Série d'exercices |
1. Quel article de la Loi sur les transports le texte sur le covoiturage cite-t-il ?
2. Veuillez reproduire le texte sur le covoiturage de « Ainsi, selon cette » à « par la LCST. ».
3. Poursuivez le texte sur le covoiturage après sa dernière phrase.

Texte fourni |
Litige
Covoiturage vs taxi, attention aux dérapages!
Au centre du débat, on retrouve la fameuse question liée à la définition du terme covoiturage. Quelles sont les limites fixées par la loi? Est-ce qu’un parent raccompagnant ses enfants et leurs amis lors d’un tournoi de hockey y contrevient? Peut-on demander un remboursement des frais de notre course? Est-ce que les services de transport interurbain sont illégaux? Toutes ces questions méritent que l’on s’y attarde.
D’abord, il y a lieu de distinguer le concept de covoiturage de celui du transport commercial de personnes. L’article 36 de la Loi sur les transports3 énonce ce qui suit :
« Nonobstant toute disposition inconciliable d'une loi générale ou spéciale, nul ne peut agir comme transporteur ou fournir des services à l'aide d'un moyen ou d'un système de transport contre une rémunération directe ou indirecte s'il n'est titulaire du permis prescrit à cette fin par règlement.
[…]
Le premier alinéa ne s'applique également pas à une personne qui effectue un covoiturage, sur un même trajet, lorsque seuls les frais du transport sont partagés et qu'aucune rémunération n'est requise. »
Ainsi, selon cette disposition et la Loi concernant les services de transport par taxi (ci-après LCST)4 , il ne serait pas nécessaire pour celui qui fait du covoiturage d’obtenir un permis concernant les services de transport par taxi.
Jusqu’à tout récemment, la notion de covoiturage comportait un certain flou juridique. Dans la décision Uber c. ARC, l’entreprise a d’ailleurs tenté de jouer cette carte5. Le juge a rapidement tranché la question en affirmant qu’il s’agissait plutôt d’un service de « transport rémunéré de personnes par automobile tel que défini » par la LCST.

Données brutes:
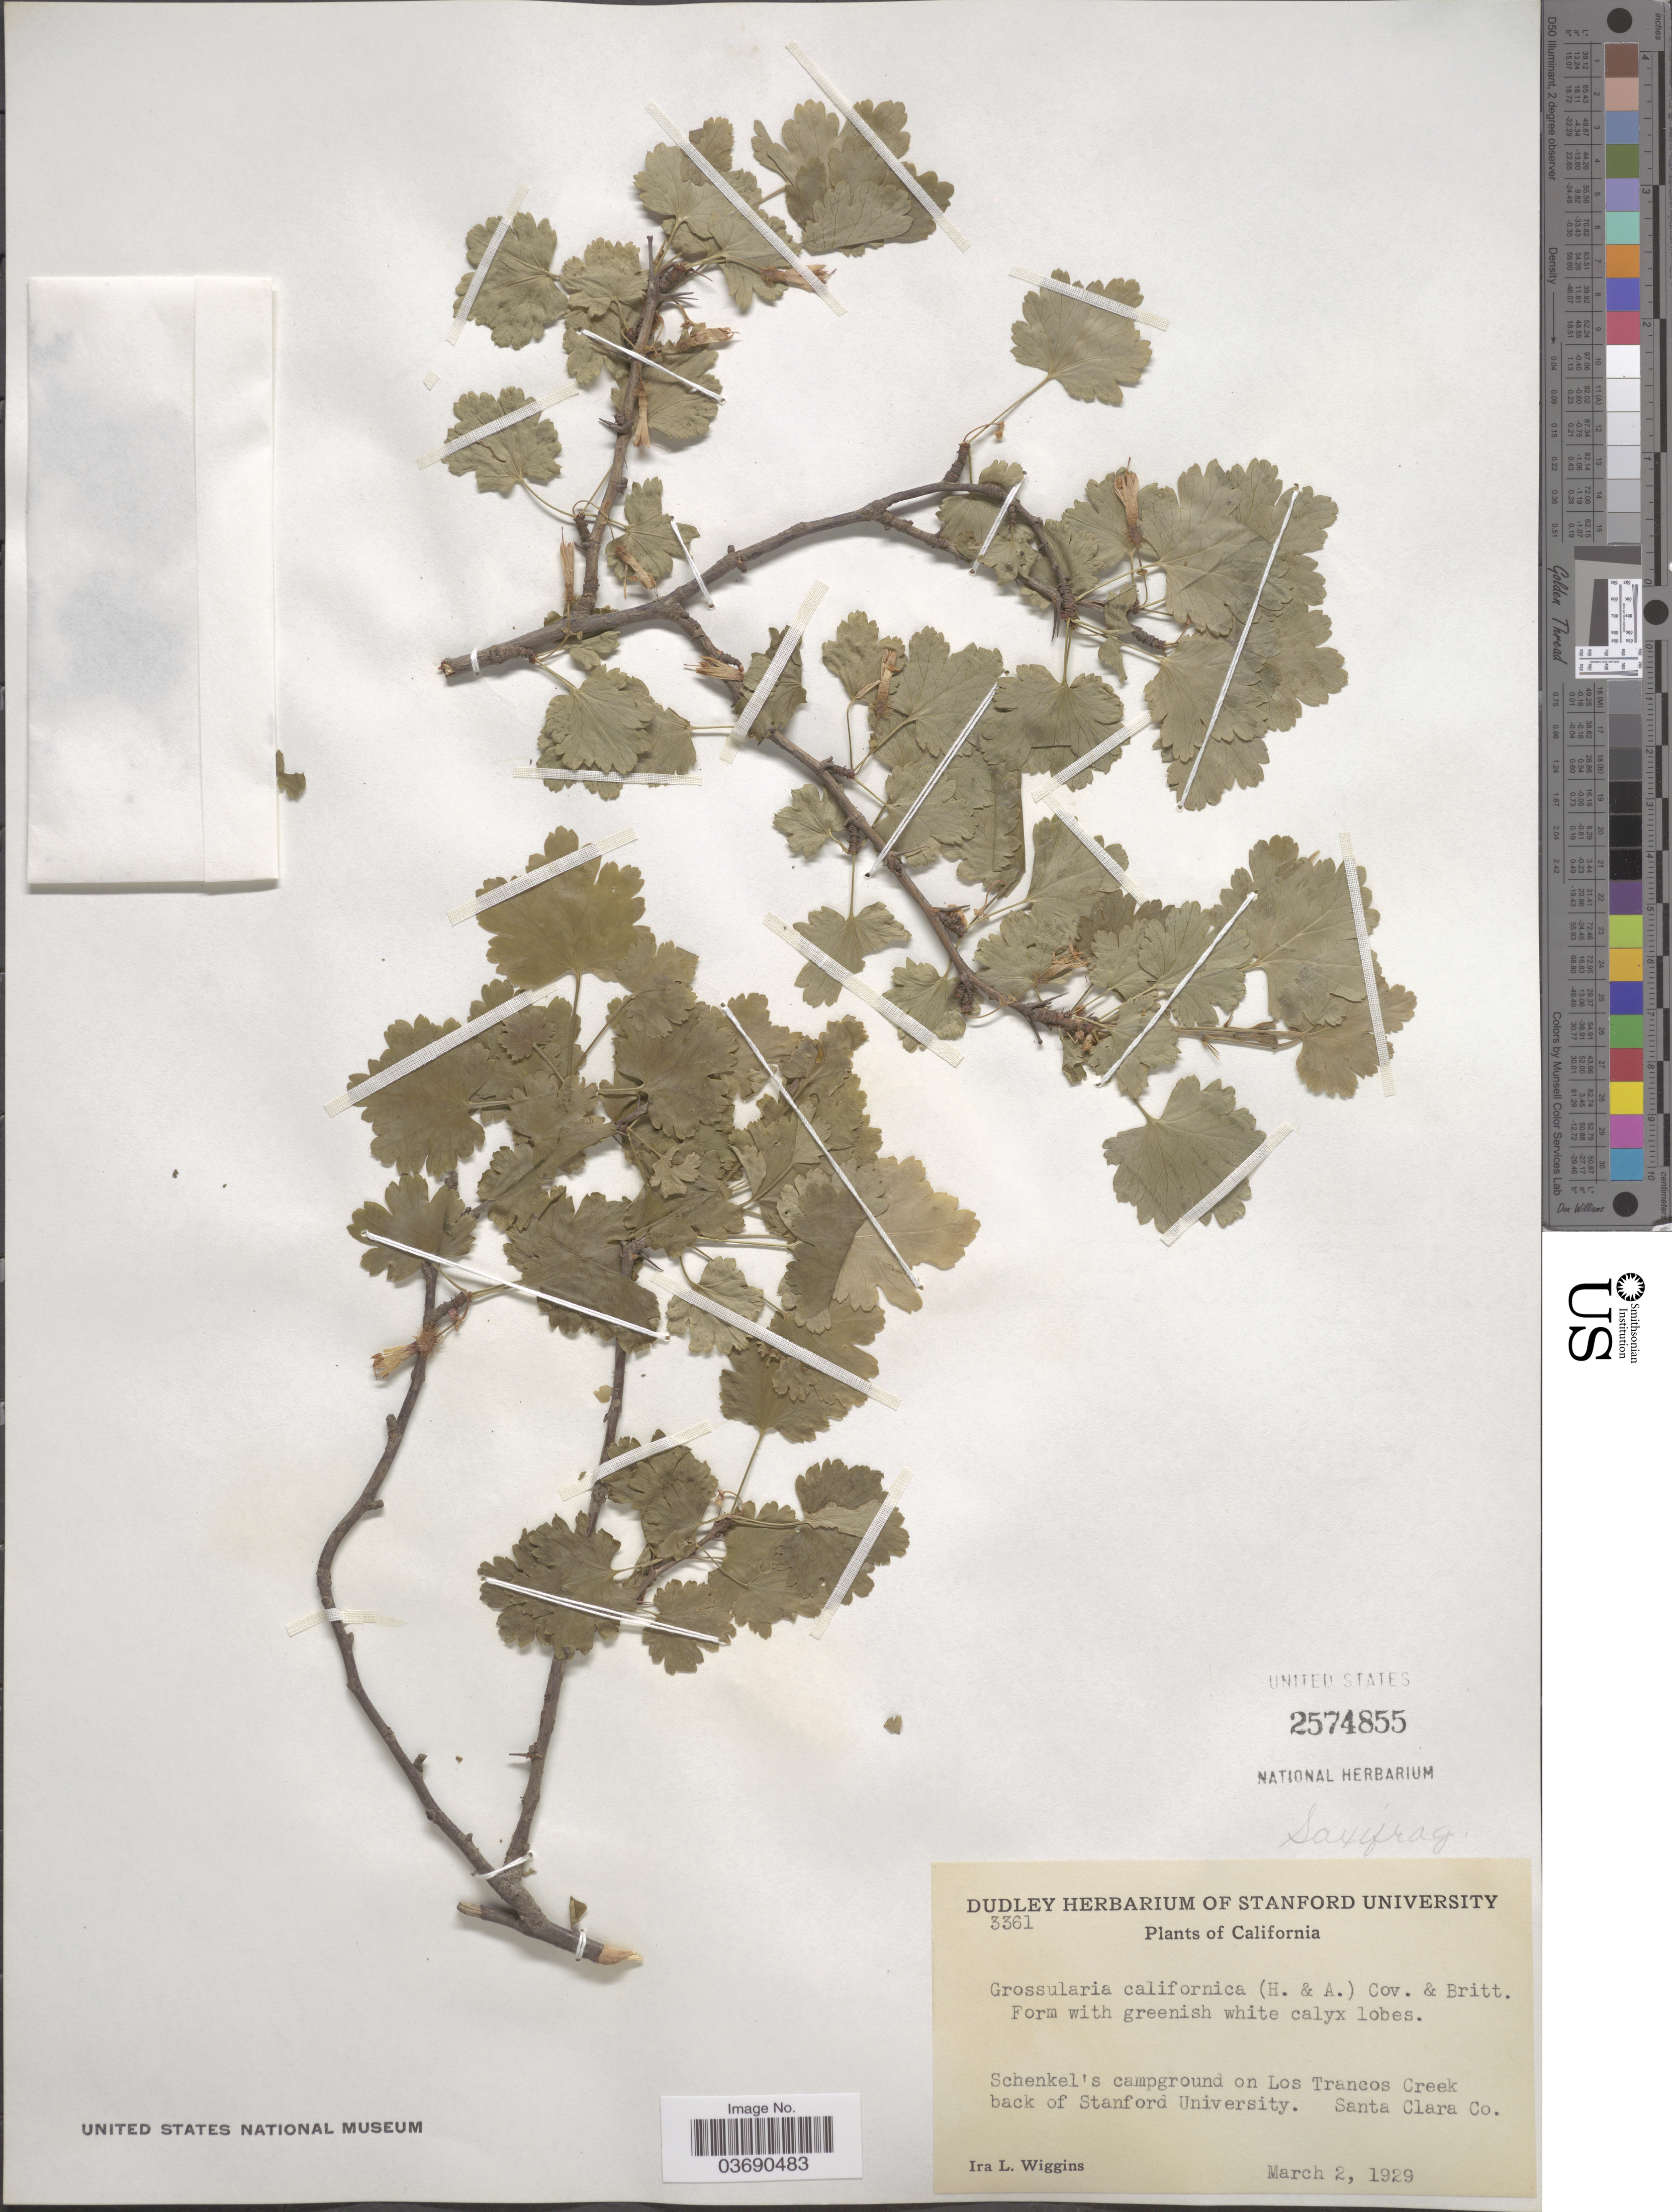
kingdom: Plantae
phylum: Tracheophyta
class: Magnoliopsida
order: Saxifragales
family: Grossulariaceae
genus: Ribes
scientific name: Ribes californicum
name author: Hook. & Arn.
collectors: I. L. Wiggins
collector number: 3361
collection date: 1929-03-02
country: United States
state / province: California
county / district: Santa Clara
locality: Schenkel's campground on Los Trancos Creek back of Stanford University. Santa Clara Co.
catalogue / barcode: US 2574855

Les réponses |
1. L'article 36.

2.
Ainsi, selon cette disposition et la Loi concernant les services de transport par taxi (ci-après LCST)4 , il ne serait pas nécessaire pour celui qui fait du covoiturage d’obtenir un permis concernant les services de transport par taxi.
Jusqu’à tout récemment, la notion de covoiturage comportait un certain flou juridique. Dans la décision Uber c. ARC, l’entreprise a d’ailleurs tenté de jouer cette carte5. Le juge a rapidement tranché la question en affirmant qu’il s’agissait plutôt d’un service de « transport rémunéré de personnes par automobile tel que défini » par la LCST.

3.
Le controversé Projet de loi 100 aurait le mérite d’éclaircir cette notion. À son article 2 au paragraphe 3, on définit le « service de transport par taxi » comme étant « tout service de transport rémunéré de personnes par automobile ». S’ensuit une longue liste d’exceptions, incluant celle du covoiturage. Le paragraphe 3, alinéa a) de ce même article explicite les critères permettant de définir ce qu’est le covoiturage au sens de la LCST.
Afin d’être considéré comme étant du covoiturage, le déplacement doit :
1. Être effectué à l’aide d’un véhicule de promenade6
2. Le conducteur doit être celui qui décide de la destination finale
3. « la prise de passagers à bord » doit être « accessoire à la raison pour laquelle il se déplace»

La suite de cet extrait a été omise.